February 8, 2006
Leaner cabinet combines key portfolios
Prime Minister Stephen Harper’s fresh-minted 26-member cabinet is a leaner organization that combines some key portfolios directly influencing the Canadian construction industry.
At first blush, industry groups approved of the merger of the Transport and Infrastructure portfolios.
“In the past, we’ve perceived a bit of a rivalry between the two and the merger is definitely beneficial,” says Michael Atkinson, President of the Canadian Construction Association (CCA).
“Hopefully the merged portfolio will provide less of an opportunity for diverging policies.”
Atkinson says Pontiac MP Lawrence Cannon, who now holds the portfolio, is already well known to the CCA — its Ottawa headquarters are a stone’s throw from the Western Quebec riding.
“We’re looking forward to meeting him in his new position and discussing how his party will follow through on its promises to invest in highways, while maintaining current federal infrastructure programs.
“As with any new cabinet, there’s a lot of work ahead to make sure they understand the concerns of the construction industry, and how the industry can help them to follow through on their goals and promises.”
The Association of Consulting Engineers of Canada (ACEC) likes the combined Transportation/Infrastructure portfolio, says association president Claude-Paul Boivin.
“This makes a lot of sense.

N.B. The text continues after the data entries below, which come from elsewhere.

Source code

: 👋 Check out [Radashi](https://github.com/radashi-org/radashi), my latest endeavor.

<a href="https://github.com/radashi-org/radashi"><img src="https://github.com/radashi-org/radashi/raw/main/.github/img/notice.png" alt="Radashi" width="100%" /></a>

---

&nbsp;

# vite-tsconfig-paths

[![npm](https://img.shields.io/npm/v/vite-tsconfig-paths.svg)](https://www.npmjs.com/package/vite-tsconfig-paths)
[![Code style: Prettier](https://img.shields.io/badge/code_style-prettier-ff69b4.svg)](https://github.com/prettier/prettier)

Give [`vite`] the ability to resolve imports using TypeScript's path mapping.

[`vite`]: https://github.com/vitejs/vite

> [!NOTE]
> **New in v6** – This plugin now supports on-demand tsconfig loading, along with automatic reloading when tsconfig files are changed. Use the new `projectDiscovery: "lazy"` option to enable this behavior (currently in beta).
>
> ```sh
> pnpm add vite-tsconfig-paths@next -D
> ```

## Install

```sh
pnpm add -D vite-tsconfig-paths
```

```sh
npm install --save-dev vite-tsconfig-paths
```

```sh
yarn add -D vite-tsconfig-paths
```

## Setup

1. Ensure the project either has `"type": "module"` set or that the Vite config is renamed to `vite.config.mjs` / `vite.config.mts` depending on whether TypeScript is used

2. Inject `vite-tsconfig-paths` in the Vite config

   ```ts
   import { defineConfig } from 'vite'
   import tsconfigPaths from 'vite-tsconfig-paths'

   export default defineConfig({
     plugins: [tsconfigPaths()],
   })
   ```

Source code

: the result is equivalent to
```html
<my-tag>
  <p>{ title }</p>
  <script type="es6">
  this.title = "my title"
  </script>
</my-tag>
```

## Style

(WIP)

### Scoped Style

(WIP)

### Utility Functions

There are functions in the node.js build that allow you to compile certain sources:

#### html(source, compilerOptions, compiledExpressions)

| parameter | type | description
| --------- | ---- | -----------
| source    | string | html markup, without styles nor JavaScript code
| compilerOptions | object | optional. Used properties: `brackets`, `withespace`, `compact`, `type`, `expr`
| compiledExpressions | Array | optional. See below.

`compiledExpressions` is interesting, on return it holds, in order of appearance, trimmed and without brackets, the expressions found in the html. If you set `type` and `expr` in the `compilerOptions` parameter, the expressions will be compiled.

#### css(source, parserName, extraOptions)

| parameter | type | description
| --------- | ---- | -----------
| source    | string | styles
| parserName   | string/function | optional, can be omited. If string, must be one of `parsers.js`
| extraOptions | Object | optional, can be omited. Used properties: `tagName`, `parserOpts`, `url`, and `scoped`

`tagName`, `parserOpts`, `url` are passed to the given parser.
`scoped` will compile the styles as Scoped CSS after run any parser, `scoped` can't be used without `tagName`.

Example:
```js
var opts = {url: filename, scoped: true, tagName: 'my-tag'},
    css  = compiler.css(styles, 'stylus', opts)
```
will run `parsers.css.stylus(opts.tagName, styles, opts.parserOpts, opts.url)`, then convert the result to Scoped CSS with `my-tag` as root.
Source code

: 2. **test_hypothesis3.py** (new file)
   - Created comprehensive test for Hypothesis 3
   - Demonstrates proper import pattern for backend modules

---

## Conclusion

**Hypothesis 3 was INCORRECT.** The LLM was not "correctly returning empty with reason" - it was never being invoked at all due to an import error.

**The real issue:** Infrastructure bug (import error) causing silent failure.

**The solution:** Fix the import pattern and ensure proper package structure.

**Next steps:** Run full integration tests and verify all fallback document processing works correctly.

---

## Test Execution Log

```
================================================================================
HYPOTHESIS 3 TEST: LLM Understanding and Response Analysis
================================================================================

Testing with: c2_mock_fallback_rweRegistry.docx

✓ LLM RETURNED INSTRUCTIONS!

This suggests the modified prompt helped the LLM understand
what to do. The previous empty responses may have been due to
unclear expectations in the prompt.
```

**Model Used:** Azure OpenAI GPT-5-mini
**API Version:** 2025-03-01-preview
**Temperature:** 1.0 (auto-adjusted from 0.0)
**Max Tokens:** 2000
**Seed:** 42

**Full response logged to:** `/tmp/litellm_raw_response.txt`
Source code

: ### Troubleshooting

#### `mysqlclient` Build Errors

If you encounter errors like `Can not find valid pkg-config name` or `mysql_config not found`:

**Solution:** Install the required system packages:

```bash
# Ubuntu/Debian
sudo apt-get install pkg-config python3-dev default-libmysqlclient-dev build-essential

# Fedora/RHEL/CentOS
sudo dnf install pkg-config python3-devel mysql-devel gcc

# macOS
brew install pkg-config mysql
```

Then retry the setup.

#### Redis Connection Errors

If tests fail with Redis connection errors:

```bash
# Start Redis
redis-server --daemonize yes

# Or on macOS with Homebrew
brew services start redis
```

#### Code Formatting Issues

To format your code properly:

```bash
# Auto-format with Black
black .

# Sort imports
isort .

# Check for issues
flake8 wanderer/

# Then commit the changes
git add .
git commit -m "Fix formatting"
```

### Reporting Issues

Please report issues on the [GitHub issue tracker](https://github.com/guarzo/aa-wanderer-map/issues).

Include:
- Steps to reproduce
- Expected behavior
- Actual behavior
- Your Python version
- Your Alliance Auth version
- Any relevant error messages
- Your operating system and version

Highways had become the poor cousin to infrastructure and government was increasingly reluctant to expand its efforts beyond cities,” he says.
“Maybe having a smaller cabinet will speed things up, though it will be a challenge for cabinet ministers to make themselves accessible to national associations.”
The ACEC is also enthusiastic about the re-integration of the Ministries of Foreign Affairs and International Trade, says Boivin. The association has encouraged the federal government to deliver foreign aid, particularly in the area of infrastructure, through Canadian companies.
“Canadian International Development Agency policy should be reflective and supportive of Canadian trade goals and foreign affairs overseas,” he says.
Pat Dillon, business manager of the Provincial Building and Construction Trades Council of Ontario says he’s pleased to see familiar Ontario faces like Jim Flaherty in the Finance portfolio and John Baird on the Treasury Board.
“It’s too early to tell what direction the government is going in, but we’ll make approaches to meet with Diane Finley, Minister of Human Resources and Social Development and Monte Solberg, Minister of Citizenship and immigration to talk about the real or perceived shortages of skilled trades people across the country.
“We’d also like to meet soon with Minister Flaherty about credits for construction workers who need to travel to find work.”
But Barry Stevens, chair of the Central Ontario Building Trades political action committee, says he’s angry about the new cabinet line-up, particularly those members who once served in Ontario’s Mike Harris government.
“Ontario has already rejected these people. Stephen Harper has installed a bunch of neo-Cons who won’t talk to unionized labour,” Stevens says.
“There were a lot of smiles and handshakes prior to the election; today, construction workers should start counting their fingers. Trying to get write-offs for traveling construction workers and getting reforms to the Employment Insurance Act will now be impossible.”
Stevens is also unimpressed with the Transport and Infrastructure merger, favouring instead the creation of an urban affairs ministry to concentrate on city infrastructure like subways and other rapid transit projects.